**READING TEXT:**
I’ve heard it said that for writers, there are two types of writing. There is journaling, which is recording emotions and events, and there’s writing writing, which is actually writing stuff that matters.
I think the journal stuff matters.
My mom taught me to journal before I was able to write. She gave me giant blank books and I drew horses and told her my dreams so she could write them down. My parents at the time believed in dreams, that they could be prophetic, and there was a lot of weird dreaming going on in our house. I made up dreams, big dreams about the end of the earth and everyone going to live on the sun. I had fantasy worlds I created in my head and they went into these journals.
My dreaming and fantasy got me in trouble, just like my other writing did later. In first grade, we were supposed to keep journals about our lives. I lived in a town where we were one of the only families who rented and didn’t own a house. Many of my peers had ranches and horses on the outskirts of town. They wrote about trips out of town and horse rides.
I wanted to ride horses. So I wrote down my adventures of riding horses and going to Disneyland and all sorts of other fascinating things I did…in my head.
Somehow, my teacher found out my non-fiction journal was fiction, and she called my parents in for a meeting. She was super upset at me. She took it personally. She really had believed my stories. She called me a liar and I remember this formerly super nice woman now being extremely angry, her face turning ugly as she accused me of terrible things, just for making up stories, like I’d done something horribly wrong.
But kids make up stories. And as a young writer, not wanting to live the life I was actually living because my friend’s lives seemed more interesting, I created my own unique life in words.
There is nothing wrong with this. It’s not like I was signed up to Penguin books and had advertised my first grade journal as a memoir. No, we were supposed to keep journals and in the journals, I made up stories. Other teachers gave me trouble later too, as I outlined in a self-implicating previous post: Writing Always Got Me Into Trouble.
In spite of Ms. Whatever’s insistence I was a horrible child for making up stories, my parents were non-plussed. I don’t even remember them getting mad at me at all. They pretty much always took my side when it came to the crazy teachers at school, which I’m glad for.
The point is, I didn’t stop writing in journals. In fact, I’m staring at a cupboard above my closet that has about thirty filled journals in it, from age 11 up. The ones previous to that I lost due to a housecleaner thinking the giant trash can in my room I used as storage was actually a trash can. Oops.
As a writer, I observe the world around me in hyperbole. Things that are intriguing or make me think, conversations I think are worth remembering, I write down in my journals.
Admittedly, the journals I had as an 11-year old were filled with angst about the boy who lived next door not liking me, jealousy over my wealthy friend’s ample supply of toys I didn’t have and rants about music I listened to on the radio. And the journals I have now haven’t changed that much. There are still rants about men, questions about friend behavior, gushings about music I like, etc.
I keep a journal in my purse and a fancy journal at home. I write every morning, sometimes for hours. Wherever I am, when I see something intriguing or have an interesting thought or feeling, I write it down. I write goals and lists, I process relationships and situations.
Looking back through them is like a treasure hunt. When I’m running out of ideas or feel stuck, I go through my journals and get new ideas. I find song lyrics, poems, ideas for where to submit my work, things I tried in the past. Reading months back sometimes is like watching the stupid character in a horror flick you’ve already seen before. “No! Stop! Don’t go in that room! That person is not who you think they are! Ruuuun! Oh fuck. Nevermind. You’re gonna do it anyways. Well, later you’ll figure it out.”
Sometimes, I want to burn my journals, because I find them filled with ruminations, stupid decisions I’ve made I can’t ignore and endless obsessions. But that’s my brain. I can’t deny what I am by burning the evidence. Sometimes, I write things that I don’t feel later. Sometimes I make judgements that I find to be false. Just because something is written down doesn’t make it true, but sometimes what I’ve written down makes for a good story later.
Keeping journals, while probably something that will implicate me in every single friendship and relationship I’ve had after I’m done with this life, has been extremely helpful as a writer and a musician. My goal in my art is to convey emotion honestly. If I don’t feel something from my work, I don’t think other people will either. All I do comes from real life. And real life is recorded daily in journals I will never ever let anybody else read except myself.

**TASKS AND EXERCISES:**
1. List the things the journaling essay says the writer finds when going back through the journals for new ideas.
2. Reproduce word for word the passage of the journaling essay from "The point is, I" to "I like, etc.".

**Saved entries:**
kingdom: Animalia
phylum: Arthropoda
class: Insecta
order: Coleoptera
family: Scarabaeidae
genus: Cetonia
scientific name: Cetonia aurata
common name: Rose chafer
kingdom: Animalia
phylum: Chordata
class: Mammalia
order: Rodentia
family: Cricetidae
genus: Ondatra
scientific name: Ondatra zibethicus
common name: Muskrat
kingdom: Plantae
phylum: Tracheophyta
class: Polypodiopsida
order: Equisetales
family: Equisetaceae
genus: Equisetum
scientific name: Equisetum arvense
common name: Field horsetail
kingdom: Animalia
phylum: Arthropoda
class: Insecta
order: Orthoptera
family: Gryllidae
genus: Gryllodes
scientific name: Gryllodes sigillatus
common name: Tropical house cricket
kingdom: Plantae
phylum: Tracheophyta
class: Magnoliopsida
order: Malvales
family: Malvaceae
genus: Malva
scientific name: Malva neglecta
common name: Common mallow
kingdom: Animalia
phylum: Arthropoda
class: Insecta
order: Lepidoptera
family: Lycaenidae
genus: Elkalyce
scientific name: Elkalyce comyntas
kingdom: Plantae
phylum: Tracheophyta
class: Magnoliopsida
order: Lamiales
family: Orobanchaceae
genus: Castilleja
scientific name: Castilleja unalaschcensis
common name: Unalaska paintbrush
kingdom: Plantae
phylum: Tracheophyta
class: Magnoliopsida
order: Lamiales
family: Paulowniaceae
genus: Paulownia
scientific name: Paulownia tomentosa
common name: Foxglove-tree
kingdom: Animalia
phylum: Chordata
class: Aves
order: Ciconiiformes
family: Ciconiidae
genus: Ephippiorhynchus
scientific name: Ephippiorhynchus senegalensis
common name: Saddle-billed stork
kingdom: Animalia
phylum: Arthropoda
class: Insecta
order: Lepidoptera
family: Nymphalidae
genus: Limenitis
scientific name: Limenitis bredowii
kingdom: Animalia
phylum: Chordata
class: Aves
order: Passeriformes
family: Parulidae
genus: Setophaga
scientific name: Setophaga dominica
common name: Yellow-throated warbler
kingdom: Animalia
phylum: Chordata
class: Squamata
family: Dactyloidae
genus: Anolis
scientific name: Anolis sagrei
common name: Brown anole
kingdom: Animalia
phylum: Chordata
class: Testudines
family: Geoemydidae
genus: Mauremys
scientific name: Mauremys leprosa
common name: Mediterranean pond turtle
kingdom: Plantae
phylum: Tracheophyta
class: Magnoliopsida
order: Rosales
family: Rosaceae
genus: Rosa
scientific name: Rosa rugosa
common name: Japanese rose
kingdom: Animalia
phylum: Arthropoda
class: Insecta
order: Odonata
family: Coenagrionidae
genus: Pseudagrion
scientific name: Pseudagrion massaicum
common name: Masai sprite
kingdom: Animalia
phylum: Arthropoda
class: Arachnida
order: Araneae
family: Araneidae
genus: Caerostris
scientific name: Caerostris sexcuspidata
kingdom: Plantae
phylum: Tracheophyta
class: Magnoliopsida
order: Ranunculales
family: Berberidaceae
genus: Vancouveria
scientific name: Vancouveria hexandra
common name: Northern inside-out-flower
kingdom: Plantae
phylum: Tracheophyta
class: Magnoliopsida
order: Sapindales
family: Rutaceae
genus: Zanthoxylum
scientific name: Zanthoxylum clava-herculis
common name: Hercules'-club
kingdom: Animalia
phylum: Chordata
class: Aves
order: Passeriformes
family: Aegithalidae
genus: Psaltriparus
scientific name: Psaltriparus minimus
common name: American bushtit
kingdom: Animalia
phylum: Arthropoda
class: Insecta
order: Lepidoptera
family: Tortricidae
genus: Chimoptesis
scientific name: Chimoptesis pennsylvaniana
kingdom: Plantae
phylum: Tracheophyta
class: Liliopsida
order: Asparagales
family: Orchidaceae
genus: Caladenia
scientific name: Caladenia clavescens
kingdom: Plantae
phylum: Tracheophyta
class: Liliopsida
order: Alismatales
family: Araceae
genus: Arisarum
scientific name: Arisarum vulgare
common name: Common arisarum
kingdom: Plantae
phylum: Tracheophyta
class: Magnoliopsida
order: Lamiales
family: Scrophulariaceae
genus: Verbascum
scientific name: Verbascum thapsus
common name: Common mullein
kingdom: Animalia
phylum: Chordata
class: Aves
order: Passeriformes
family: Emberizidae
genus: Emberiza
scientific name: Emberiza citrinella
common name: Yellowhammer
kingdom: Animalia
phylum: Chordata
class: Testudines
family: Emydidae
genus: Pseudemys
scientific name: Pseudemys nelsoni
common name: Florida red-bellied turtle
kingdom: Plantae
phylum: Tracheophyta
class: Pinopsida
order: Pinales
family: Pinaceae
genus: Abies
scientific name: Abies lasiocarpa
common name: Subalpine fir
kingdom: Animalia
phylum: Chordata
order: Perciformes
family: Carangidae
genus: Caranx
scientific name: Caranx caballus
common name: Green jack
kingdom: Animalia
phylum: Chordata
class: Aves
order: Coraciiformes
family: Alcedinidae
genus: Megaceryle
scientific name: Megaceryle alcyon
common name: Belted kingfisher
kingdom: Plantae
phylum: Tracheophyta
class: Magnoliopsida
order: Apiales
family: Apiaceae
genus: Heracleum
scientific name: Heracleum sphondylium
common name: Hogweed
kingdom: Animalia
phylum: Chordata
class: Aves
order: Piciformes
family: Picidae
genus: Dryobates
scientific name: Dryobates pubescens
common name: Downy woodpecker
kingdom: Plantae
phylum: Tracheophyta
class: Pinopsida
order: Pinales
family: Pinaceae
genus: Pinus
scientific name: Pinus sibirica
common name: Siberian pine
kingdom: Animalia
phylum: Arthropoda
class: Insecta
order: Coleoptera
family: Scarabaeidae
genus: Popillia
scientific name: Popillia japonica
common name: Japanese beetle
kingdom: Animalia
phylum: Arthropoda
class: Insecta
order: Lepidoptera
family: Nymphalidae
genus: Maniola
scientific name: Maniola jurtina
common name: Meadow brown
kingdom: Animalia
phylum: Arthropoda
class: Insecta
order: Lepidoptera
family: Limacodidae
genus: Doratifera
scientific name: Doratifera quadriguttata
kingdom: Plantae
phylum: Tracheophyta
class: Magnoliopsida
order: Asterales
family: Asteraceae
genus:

**RESULTS FOR THE EXERCISE:**
1. Song lyrics, poems, ideas for where to submit the work, and things tried in the past.

2.
The point is, I didn’t stop writing in journals. In fact, I’m staring at a cupboard above my closet that has about thirty filled journals in it, from age 11 up. The ones previous to that I lost due to a housecleaner thinking the giant trash can in my room I used as storage was actually a trash can. Oops.
As a writer, I observe the world around me in hyperbole. Things that are intriguing or make me think, conversations I think are worth remembering, I write down in my journals.
Admittedly, the journals I had as an 11-year old were filled with angst about the boy who lived next door not liking me, jealousy over my wealthy friend’s ample supply of toys I didn’t have and rants about music I listened to on the radio. And the journals I have now haven’t changed that much. There are still rants about men, questions about friend behavior, gushings about music I like, etc.